Evidence of charged interface states limited scattering in GaN heterostructures

This study provides experimental evidence of charged interface states limited scattering in III-nitride heterostructures. Temperature-dependent Hall measurements and temperature-dependent I_D-V_G measurements indicate a significant influence of the charged interface states on the electron mobility in different AlGaN/GaN heterostructures where the characteristic of the interface is controlled by modulating the growth conditions. Charged interface states at the AlGaN/GaN heterointerface lead to electron scattering as the distance between the centroid of the two-dimensional electron gas and the interface decreases with increasing electron density.

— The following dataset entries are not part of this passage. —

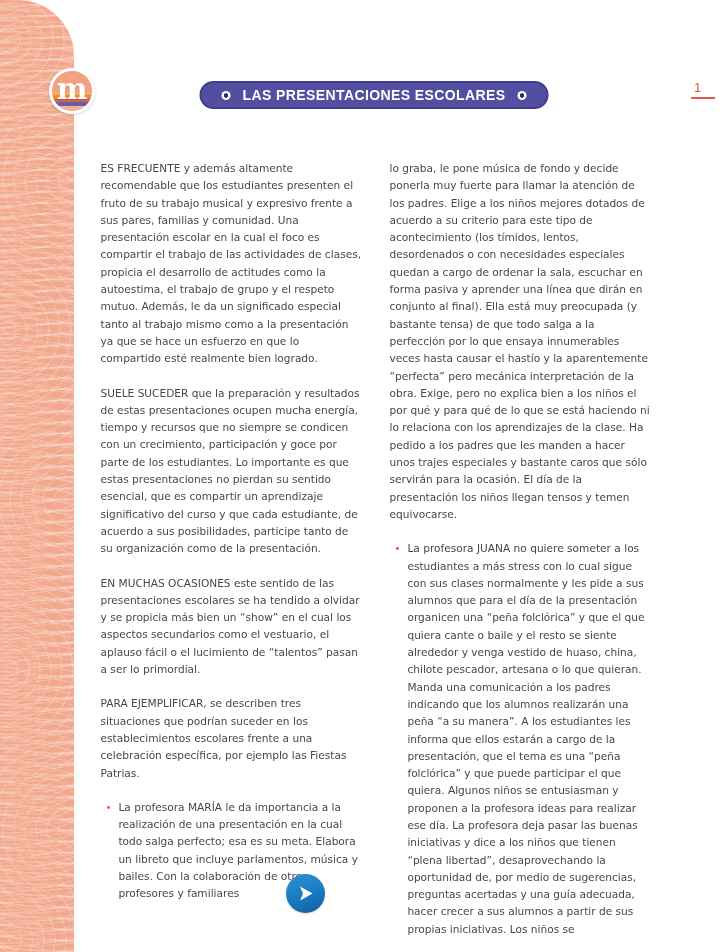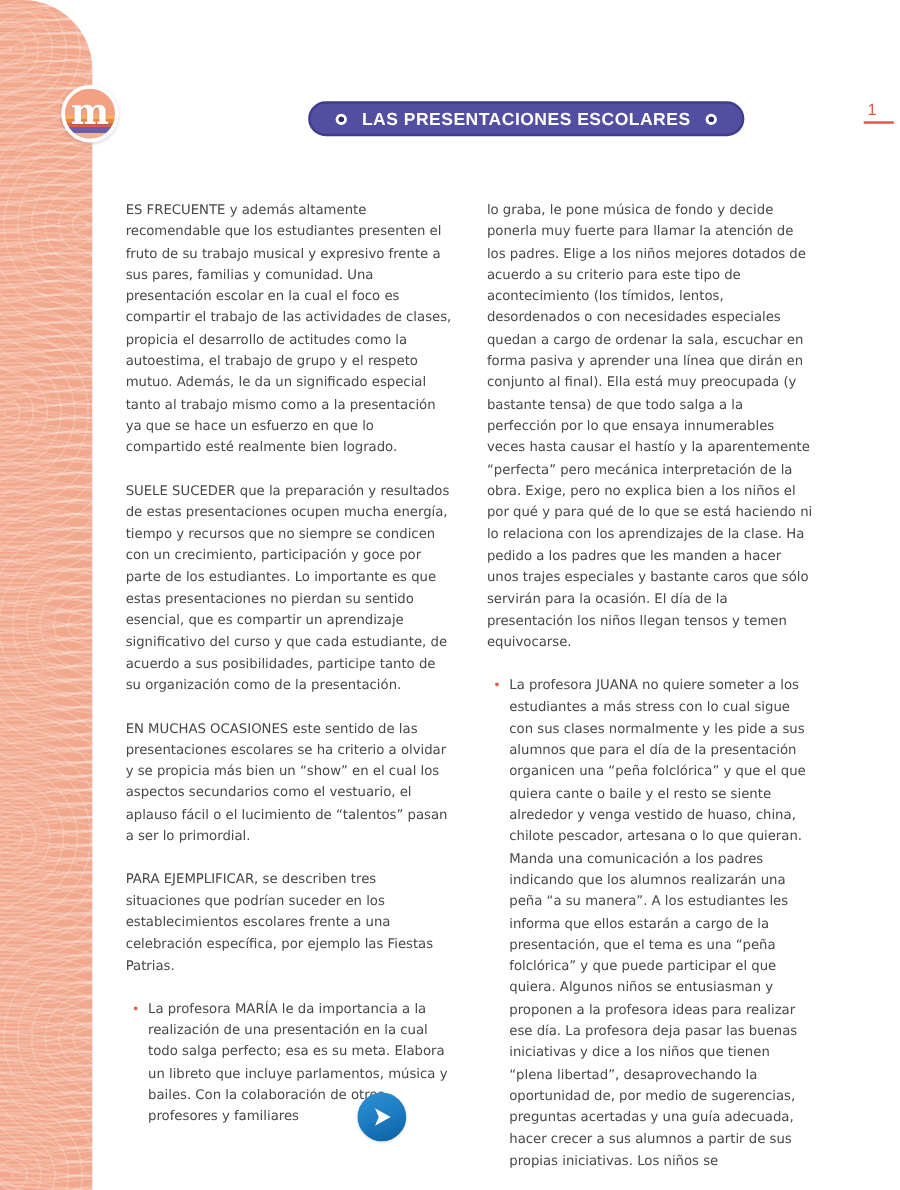--- a/index.html
+++ b/index.html
@@ -63,7 +63,6 @@
     border-radius: 14px;
     display: flex; align-items: center; gap: 12px;
     white-space: nowrap;
-    margin-left: 47px;
   }
   .banner-title {
     color: #ffffff;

It is observed that a component of experimental Hall mobility, which ranges between 9.2 × 10³ and 3.4 × 10⁴ cm²/V s among the three samples, obtained after adding all the scattering events using Matthiessen's rule cannot be explained completely by considering all the conventional scattering mechanisms such as phonon-phonon scattering, interface roughness scattering, and dislocation density scattering. An in-depth analysis reveals a significant scattering of channel electrons by the charged states at the GaN/AlN/AlGaN interface. Furthermore, the estimated interface states from the temperature-dependent subthreshold slopes conducted on the fabricated high electron mobility transistors are in good agreement with the charged interface states extracted from the temperature-dependent Hall measurements. A good understanding on this new scattering mechanism in the GaN heterostructure may help in designing high-performance III-nitride devices in the future.